▶ [REQUIREMENT]
Show each line of the outline records below that contains the string "Target", copying the line in full. Case counts.

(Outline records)

■ ■ ■ ■

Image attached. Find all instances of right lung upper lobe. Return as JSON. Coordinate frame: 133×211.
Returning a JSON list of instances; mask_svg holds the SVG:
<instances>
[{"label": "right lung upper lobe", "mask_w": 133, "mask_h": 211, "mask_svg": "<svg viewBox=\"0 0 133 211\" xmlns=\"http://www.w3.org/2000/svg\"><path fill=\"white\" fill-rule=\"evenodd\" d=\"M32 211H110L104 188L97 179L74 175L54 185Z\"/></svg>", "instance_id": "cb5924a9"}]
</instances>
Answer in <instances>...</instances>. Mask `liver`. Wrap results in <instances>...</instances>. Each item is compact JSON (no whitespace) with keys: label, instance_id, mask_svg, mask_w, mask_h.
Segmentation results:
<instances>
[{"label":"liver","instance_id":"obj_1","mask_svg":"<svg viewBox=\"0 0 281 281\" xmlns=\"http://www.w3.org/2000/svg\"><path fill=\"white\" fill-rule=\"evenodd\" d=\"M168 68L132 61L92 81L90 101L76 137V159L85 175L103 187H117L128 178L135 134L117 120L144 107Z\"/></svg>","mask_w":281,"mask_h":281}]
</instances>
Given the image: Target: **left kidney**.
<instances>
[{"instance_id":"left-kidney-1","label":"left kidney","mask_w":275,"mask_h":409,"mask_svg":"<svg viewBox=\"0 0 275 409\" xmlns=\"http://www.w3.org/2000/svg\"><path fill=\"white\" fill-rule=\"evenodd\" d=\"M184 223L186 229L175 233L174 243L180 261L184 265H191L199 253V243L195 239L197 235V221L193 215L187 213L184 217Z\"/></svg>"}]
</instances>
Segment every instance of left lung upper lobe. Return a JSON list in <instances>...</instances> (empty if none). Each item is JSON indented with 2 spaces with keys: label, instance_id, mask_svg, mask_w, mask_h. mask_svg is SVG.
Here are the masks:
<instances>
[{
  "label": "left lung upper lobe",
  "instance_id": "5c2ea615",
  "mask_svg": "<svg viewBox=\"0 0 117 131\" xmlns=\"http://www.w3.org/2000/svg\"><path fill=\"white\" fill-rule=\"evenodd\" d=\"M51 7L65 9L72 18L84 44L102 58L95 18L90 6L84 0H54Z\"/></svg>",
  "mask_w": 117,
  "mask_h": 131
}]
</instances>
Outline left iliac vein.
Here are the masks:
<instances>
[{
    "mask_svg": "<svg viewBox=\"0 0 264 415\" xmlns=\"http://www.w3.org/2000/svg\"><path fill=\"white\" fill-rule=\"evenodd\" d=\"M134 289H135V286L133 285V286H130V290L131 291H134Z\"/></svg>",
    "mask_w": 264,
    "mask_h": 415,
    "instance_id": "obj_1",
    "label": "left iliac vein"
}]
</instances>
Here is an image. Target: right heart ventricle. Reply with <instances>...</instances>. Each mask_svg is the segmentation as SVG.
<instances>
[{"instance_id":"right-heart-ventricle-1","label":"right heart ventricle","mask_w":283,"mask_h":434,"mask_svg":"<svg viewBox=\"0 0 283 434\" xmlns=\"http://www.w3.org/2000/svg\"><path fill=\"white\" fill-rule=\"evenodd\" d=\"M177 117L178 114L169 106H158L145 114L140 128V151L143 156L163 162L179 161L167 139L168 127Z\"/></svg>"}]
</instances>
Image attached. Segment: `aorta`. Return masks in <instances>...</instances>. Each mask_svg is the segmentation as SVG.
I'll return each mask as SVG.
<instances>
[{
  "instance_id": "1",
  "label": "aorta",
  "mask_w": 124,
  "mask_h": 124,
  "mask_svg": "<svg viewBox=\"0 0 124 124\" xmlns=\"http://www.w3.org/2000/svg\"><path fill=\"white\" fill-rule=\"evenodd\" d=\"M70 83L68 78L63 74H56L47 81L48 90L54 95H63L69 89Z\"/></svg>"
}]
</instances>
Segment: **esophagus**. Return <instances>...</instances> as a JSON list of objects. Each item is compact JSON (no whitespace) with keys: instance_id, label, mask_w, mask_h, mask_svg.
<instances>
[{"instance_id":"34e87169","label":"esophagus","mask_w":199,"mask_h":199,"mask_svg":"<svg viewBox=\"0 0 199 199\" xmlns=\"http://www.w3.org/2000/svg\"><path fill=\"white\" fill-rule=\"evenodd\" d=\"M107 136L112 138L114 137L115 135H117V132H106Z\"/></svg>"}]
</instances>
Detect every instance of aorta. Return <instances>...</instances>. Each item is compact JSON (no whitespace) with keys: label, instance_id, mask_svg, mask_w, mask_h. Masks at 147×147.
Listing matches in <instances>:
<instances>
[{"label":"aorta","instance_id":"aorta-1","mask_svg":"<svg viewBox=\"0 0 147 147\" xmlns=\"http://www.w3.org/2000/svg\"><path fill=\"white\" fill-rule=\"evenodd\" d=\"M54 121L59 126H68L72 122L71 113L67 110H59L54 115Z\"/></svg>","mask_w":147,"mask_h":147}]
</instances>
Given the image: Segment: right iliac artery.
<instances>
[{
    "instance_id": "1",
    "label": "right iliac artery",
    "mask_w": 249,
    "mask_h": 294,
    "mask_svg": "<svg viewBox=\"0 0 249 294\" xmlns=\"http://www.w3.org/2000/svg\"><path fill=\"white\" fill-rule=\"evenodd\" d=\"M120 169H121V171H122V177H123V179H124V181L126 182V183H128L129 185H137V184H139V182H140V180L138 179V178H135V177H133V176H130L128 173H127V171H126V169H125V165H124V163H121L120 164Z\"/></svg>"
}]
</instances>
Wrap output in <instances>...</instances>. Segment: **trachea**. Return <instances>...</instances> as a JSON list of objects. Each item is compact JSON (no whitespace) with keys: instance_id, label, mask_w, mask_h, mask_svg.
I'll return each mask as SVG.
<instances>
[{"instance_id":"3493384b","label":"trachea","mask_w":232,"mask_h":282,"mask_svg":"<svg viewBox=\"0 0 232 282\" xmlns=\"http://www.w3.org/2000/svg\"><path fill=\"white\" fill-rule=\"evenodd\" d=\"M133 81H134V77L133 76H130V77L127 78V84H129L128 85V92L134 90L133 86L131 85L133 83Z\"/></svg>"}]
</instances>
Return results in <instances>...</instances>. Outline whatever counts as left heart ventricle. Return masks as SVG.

■ ■ ■ ■

▶ [RESULT OF THIS EXERCISE]
Given the image: Target: **left kidney**.
Here is an image. Target: right heart ventricle. Reply with <instances>...</instances>. Each mask_svg is the segmentation as SVG.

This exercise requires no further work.